Apesar do cenário mais desafiador, o setor mantém a expectativa de retomada dos embarques no segundo semestre, impulsionada por uma safra maior em 2026.
Segundo o presidente do IBPecan (Instituto Brasileiro de Pecanicultura), Claiton Wallauer, os conflitos no Oriente Médio elevaram os custos do transporte marítimo ao reduzir a disponibilidade de contêineres e aumentar os preços dos fretes.
Para Wallauer, o cenário desacelerou as negociações com alguns mercados internacionais. “O conflito no Oriente Médio impactou fortemente a logística internacional, reduzindo a oferta de contêineres e elevando significativamente o custo dos fretes marítimos”, afirmou.

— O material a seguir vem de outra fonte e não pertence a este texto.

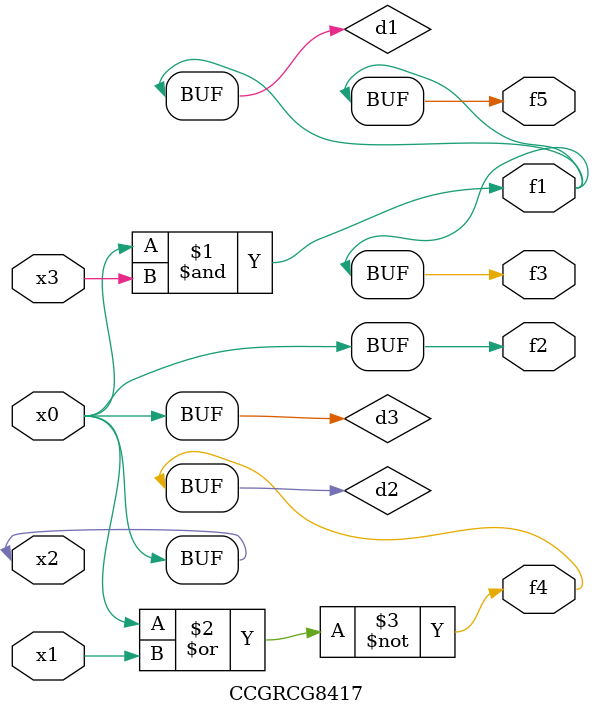
<source format=v>
module CCGRCG8417(
	input x0, x1, x2, x3,
	output f1, f2, f3, f4, f5
);

	wire d1, d2, d3;

	and (d1, x2, x3);
	nor (d2, x0, x1);
	buf (d3, x0, x2);
	assign f1 = d1;
	assign f2 = d3;
	assign f3 = d1;
	assign f4 = d2;
	assign f5 = d1;
endmodule

</source>
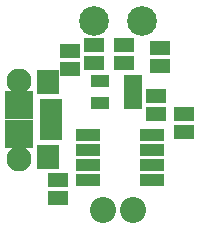
<source format=gbs>
G04 (created by PCBNEW (2013-07-07 BZR 4022)-stable) date 11/7/2013 9:25:50 PM*
%MOIN*%
G04 Gerber Fmt 3.4, Leading zero omitted, Abs format*
%FSLAX34Y34*%
G01*
G70*
G90*
G04 APERTURE LIST*
%ADD10C,0.00590551*%
%ADD11R,0.0731X0.0357*%
%ADD12R,0.0751X0.083*%
%ADD13R,0.0948X0.0948*%
%ADD14C,0.083*%
%ADD15R,0.065X0.045*%
%ADD16R,0.0810236X0.043622*%
%ADD17C,0.0869*%
%ADD18R,0.0633X0.0436*%
%ADD19C,0.0987402*%
G04 APERTURE END LIST*
G54D10*
G54D11*
X58250Y-38512D03*
X58250Y-38256D03*
X58250Y-38000D03*
X58250Y-37744D03*
X58250Y-37488D03*
G54D12*
X58171Y-39260D03*
X58171Y-36740D03*
G54D13*
X57197Y-37528D03*
X57197Y-38472D03*
G54D14*
X57197Y-36701D03*
X57197Y-39299D03*
G54D15*
X58900Y-36300D03*
X58900Y-35700D03*
X59700Y-35500D03*
X59700Y-36100D03*
X60700Y-36100D03*
X60700Y-35500D03*
X61900Y-35600D03*
X61900Y-36200D03*
X61750Y-37200D03*
X61750Y-37800D03*
X62700Y-38400D03*
X62700Y-37800D03*
X58500Y-40600D03*
X58500Y-40000D03*
G54D16*
X59500Y-40000D03*
X59500Y-39500D03*
X59500Y-39000D03*
X59500Y-38500D03*
X61625Y-38500D03*
X61625Y-39000D03*
X61625Y-39500D03*
X61625Y-40000D03*
G54D17*
X60000Y-41000D03*
X61000Y-41000D03*
G54D18*
X61000Y-36700D03*
X61000Y-37074D03*
X61000Y-37448D03*
X59898Y-37448D03*
X59898Y-36700D03*
G54D19*
X59700Y-34700D03*
X61300Y-34700D03*
M02*

</source>
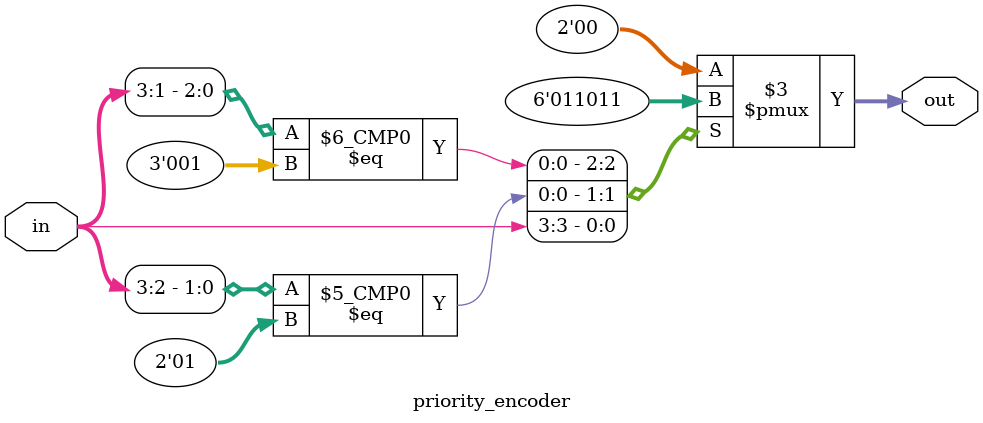
<source format=v>
module priority_encoder(out, in);
	input [3:0] in;
	output reg [1:0] out;
	always @ (in)
	
begin
	casex(in)
		4'b0001:out = 2'b00;
		4'b001x:out = 2'b01;
		4'b01xx:out = 2'b10;
		4'b1xxx:out = 2'b11;
		default:out = 2'b00;
	endcase
end
endmodule 
</source>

Ao mesmo tempo, o setor monitora os possíveis efeitos das tarifas anunciadas pelos Estados Unidos para produtos sul-americanos. Embora ainda não haja definição sobre o impacto das medidas para a noz-pecã brasileira, Wallauer avalia que o cenário pode criar oportunidades comerciais.
“Há possibilidade de esse tarifaço americano impactar bastante os produtos de origem sul-americana e brasileira. Nós ainda não sabemos bem quanto vai ficar o custo, mas pode ser interessante porque Estados Unidos e México tiveram uma safra menor no ano passado e os preços podem estar um pouquinho mais acima”, disse.